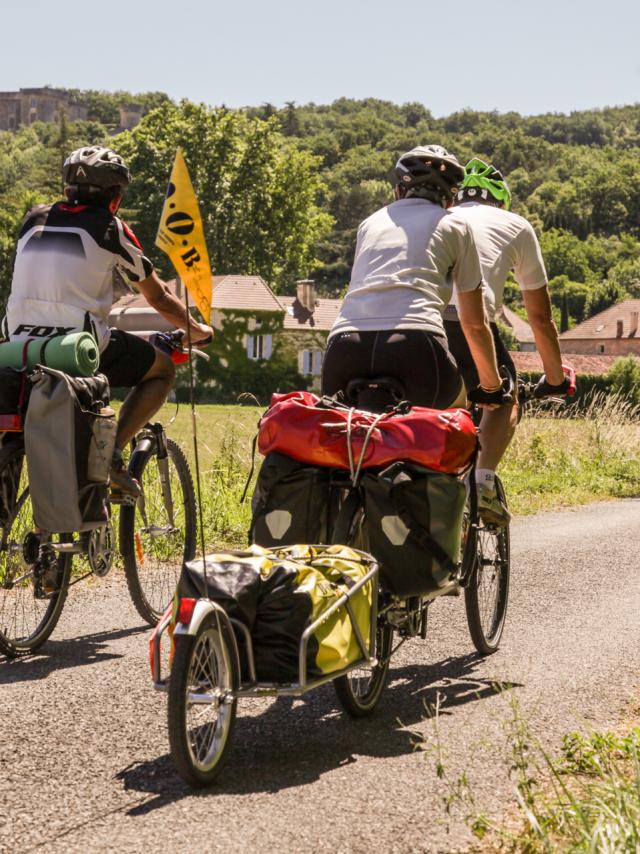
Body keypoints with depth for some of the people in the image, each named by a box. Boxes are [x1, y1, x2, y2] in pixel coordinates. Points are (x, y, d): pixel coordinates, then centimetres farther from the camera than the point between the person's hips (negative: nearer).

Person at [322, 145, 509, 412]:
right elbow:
========================
WHAT THIS TASK INVOLVES
Please pull every line of text from the listing above and reproduce each one word for word, leaving the pictures out of your answer.

PROBLEM SOLUTION
Body keypoints with depth for some of the people in the image, each named by a box. Boxes are [x1, y1, x2, y2] in pixel coordinates. Points are (x, y, d): pixel coordinates, then centimetres farther from the camera than the point between the person's hips (negative: nearer).

Person at [322, 145, 509, 412]:
right elbow:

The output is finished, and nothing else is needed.